Can you duplicate every line of these records with no changes at all?

+++ INPUT MATERIAL +++

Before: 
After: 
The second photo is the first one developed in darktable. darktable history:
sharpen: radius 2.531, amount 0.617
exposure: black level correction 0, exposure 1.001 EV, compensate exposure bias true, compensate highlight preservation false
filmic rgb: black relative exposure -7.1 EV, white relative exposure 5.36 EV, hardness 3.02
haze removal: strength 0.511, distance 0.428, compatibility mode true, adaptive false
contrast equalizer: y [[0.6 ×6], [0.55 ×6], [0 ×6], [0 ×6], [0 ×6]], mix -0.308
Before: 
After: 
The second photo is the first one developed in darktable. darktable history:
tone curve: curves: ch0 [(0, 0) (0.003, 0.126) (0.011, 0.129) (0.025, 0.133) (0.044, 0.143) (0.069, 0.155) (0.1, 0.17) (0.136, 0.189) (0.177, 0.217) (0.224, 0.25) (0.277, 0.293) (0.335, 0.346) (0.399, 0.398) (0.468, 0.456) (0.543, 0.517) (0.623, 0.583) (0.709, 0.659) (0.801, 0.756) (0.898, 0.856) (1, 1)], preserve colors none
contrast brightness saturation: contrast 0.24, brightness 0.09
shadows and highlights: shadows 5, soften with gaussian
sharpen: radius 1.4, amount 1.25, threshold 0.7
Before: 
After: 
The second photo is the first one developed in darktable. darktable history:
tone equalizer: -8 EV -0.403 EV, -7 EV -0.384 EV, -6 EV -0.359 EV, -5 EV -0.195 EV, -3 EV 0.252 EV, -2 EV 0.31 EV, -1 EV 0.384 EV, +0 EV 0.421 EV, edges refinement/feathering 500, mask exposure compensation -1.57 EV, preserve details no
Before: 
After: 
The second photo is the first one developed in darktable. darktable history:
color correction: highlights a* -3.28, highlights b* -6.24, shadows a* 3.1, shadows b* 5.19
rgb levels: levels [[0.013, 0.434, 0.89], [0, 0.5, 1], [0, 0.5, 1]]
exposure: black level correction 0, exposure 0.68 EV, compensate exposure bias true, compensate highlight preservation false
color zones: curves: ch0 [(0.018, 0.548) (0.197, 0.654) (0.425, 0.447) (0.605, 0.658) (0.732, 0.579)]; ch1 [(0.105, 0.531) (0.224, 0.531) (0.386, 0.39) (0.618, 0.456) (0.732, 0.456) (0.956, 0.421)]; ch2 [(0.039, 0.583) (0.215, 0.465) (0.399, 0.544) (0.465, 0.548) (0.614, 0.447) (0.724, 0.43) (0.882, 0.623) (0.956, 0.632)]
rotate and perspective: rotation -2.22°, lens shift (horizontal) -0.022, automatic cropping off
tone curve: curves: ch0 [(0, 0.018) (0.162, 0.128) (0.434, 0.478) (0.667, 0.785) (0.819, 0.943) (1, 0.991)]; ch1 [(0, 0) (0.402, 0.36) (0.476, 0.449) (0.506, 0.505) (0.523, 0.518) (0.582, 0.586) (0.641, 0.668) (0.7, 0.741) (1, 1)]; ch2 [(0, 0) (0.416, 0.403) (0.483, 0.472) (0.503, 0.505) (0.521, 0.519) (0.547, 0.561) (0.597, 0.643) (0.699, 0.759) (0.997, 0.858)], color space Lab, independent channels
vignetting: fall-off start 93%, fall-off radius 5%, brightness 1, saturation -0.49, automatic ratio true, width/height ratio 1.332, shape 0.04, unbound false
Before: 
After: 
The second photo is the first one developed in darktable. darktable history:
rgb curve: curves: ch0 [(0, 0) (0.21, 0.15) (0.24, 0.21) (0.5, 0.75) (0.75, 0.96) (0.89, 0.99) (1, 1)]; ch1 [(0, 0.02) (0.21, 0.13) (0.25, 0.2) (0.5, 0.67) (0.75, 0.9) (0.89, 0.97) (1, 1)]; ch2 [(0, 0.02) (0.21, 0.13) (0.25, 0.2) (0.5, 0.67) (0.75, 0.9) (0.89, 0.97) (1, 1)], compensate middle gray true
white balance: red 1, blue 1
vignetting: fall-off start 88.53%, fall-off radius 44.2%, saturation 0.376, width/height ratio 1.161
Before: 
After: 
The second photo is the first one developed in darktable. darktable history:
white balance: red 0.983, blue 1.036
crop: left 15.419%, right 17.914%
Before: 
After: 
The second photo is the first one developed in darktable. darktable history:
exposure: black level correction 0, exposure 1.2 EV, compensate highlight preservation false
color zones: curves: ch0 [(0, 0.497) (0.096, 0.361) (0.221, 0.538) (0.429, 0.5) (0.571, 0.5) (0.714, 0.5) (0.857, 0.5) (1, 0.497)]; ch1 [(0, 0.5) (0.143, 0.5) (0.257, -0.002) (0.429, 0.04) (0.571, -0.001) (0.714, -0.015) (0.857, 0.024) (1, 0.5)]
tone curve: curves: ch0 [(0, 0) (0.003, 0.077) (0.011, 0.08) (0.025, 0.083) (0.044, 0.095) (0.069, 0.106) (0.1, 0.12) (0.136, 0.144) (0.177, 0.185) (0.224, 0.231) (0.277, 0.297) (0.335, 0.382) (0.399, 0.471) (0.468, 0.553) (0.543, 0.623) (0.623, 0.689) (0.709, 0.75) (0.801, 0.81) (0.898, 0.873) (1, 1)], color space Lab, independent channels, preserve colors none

+++

WORKED ANSWER:
Before: 
After: 
The second photo is the first one developed in darktable. darktable history:
sharpen: radius 2.531, amount 0.617
exposure: black level correction 0, exposure 1.001 EV, compensate exposure bias true, compensate highlight preservation false
filmic rgb: black relative exposure -7.1 EV, white relative exposure 5.36 EV, hardness 3.02
haze removal: strength 0.511, distance 0.428, compatibility mode true, adaptive false
contrast equalizer: y [[0.6 ×6], [0.55 ×6], [0 ×6], [0 ×6], [0 ×6]], mix -0.308
Before: 
After: 
The second photo is the first one developed in darktable. darktable history:
tone curve: curves: ch0 [(0, 0) (0.003, 0.126) (0.011, 0.129) (0.025, 0.133) (0.044, 0.143) (0.069, 0.155) (0.1, 0.17) (0.136, 0.189) (0.177, 0.217) (0.224, 0.25) (0.277, 0.293) (0.335, 0.346) (0.399, 0.398) (0.468, 0.456) (0.543, 0.517) (0.623, 0.583) (0.709, 0.659) (0.801, 0.756) (0.898, 0.856) (1, 1)], preserve colors none
contrast brightness saturation: contrast 0.24, brightness 0.09
shadows and highlights: shadows 5, soften with gaussian
sharpen: radius 1.4, amount 1.25, threshold 0.7
Before: 
After: 
The second photo is the first one developed in darktable. darktable history:
tone equalizer: -8 EV -0.403 EV, -7 EV -0.384 EV, -6 EV -0.359 EV, -5 EV -0.195 EV, -3 EV 0.252 EV, -2 EV 0.31 EV, -1 EV 0.384 EV, +0 EV 0.421 EV, edges refinement/feathering 500, mask exposure compensation -1.57 EV, preserve details no
Before: 
After: 
The second photo is the first one developed in darktable. darktable history:
color correction: highlights a* -3.28, highlights b* -6.24, shadows a* 3.1, shadows b* 5.19
rgb levels: levels [[0.013, 0.434, 0.89], [0, 0.5, 1], [0, 0.5, 1]]
exposure: black level correction 0, exposure 0.68 EV, compensate exposure bias true, compensate highlight preservation false
color zones: curves: ch0 [(0.018, 0.548) (0.197, 0.654) (0.425, 0.447) (0.605, 0.658) (0.732, 0.579)]; ch1 [(0.105, 0.531) (0.224, 0.531) (0.386, 0.39) (0.618, 0.456) (0.732, 0.456) (0.956, 0.421)]; ch2 [(0.039, 0.583) (0.215, 0.465) (0.399, 0.544) (0.465, 0.548) (0.614, 0.447) (0.724, 0.43) (0.882, 0.623) (0.956, 0.632)]
rotate and perspective: rotation -2.22°, lens shift (horizontal) -0.022, automatic cropping off
tone curve: curves: ch0 [(0, 0.018) (0.162, 0.128) (0.434, 0.478) (0.667, 0.785) (0.819, 0.943) (1, 0.991)]; ch1 [(0, 0) (0.402, 0.36) (0.476, 0.449) (0.506, 0.505) (0.523, 0.518) (0.582, 0.586) (0.641, 0.668) (0.7, 0.741) (1, 1)]; ch2 [(0, 0) (0.416, 0.403) (0.483, 0.472) (0.503, 0.505) (0.521, 0.519) (0.547, 0.561) (0.597, 0.643) (0.699, 0.759) (0.997, 0.858)], color space Lab, independent channels
vignetting: fall-off start 93%, fall-off radius 5%, brightness 1, saturation -0.49, automatic ratio true, width/height ratio 1.332, shape 0.04, unbound false
Before: 
After: 
The second photo is the first one developed in darktable. darktable history:
rgb curve: curves: ch0 [(0, 0) (0.21, 0.15) (0.24, 0.21) (0.5, 0.75) (0.75, 0.96) (0.89, 0.99) (1, 1)]; ch1 [(0, 0.02) (0.21, 0.13) (0.25, 0.2) (0.5, 0.67) (0.75, 0.9) (0.89, 0.97) (1, 1)]; ch2 [(0, 0.02) (0.21, 0.13) (0.25, 0.2) (0.5, 0.67) (0.75, 0.9) (0.89, 0.97) (1, 1)], compensate middle gray true
white balance: red 1, blue 1
vignetting: fall-off start 88.53%, fall-off radius 44.2%, saturation 0.376, width/height ratio 1.161
Before: 
After: 
The second photo is the first one developed in darktable. darktable history:
white balance: red 0.983, blue 1.036
crop: left 15.419%, right 17.914%
Before: 
After: 
The second photo is the first one developed in darktable. darktable history:
exposure: black level correction 0, exposure 1.2 EV, compensate highlight preservation false
color zones: curves: ch0 [(0, 0.497) (0.096, 0.361) (0.221, 0.538) (0.429, 0.5) (0.571, 0.5) (0.714, 0.5) (0.857, 0.5) (1, 0.497)]; ch1 [(0, 0.5) (0.143, 0.5) (0.257, -0.002) (0.429, 0.04) (0.571, -0.001) (0.714, -0.015) (0.857, 0.024) (1, 0.5)]
tone curve: curves: ch0 [(0, 0) (0.003, 0.077) (0.011, 0.08) (0.025, 0.083) (0.044, 0.095) (0.069, 0.106) (0.1, 0.12) (0.136, 0.144) (0.177, 0.185) (0.224, 0.231) (0.277, 0.297) (0.335, 0.382) (0.399, 0.471) (0.468, 0.553) (0.543, 0.623) (0.623, 0.689) (0.709, 0.75) (0.801, 0.81) (0.898, 0.873) (1, 1)], color space Lab, independent channels, preserve colors none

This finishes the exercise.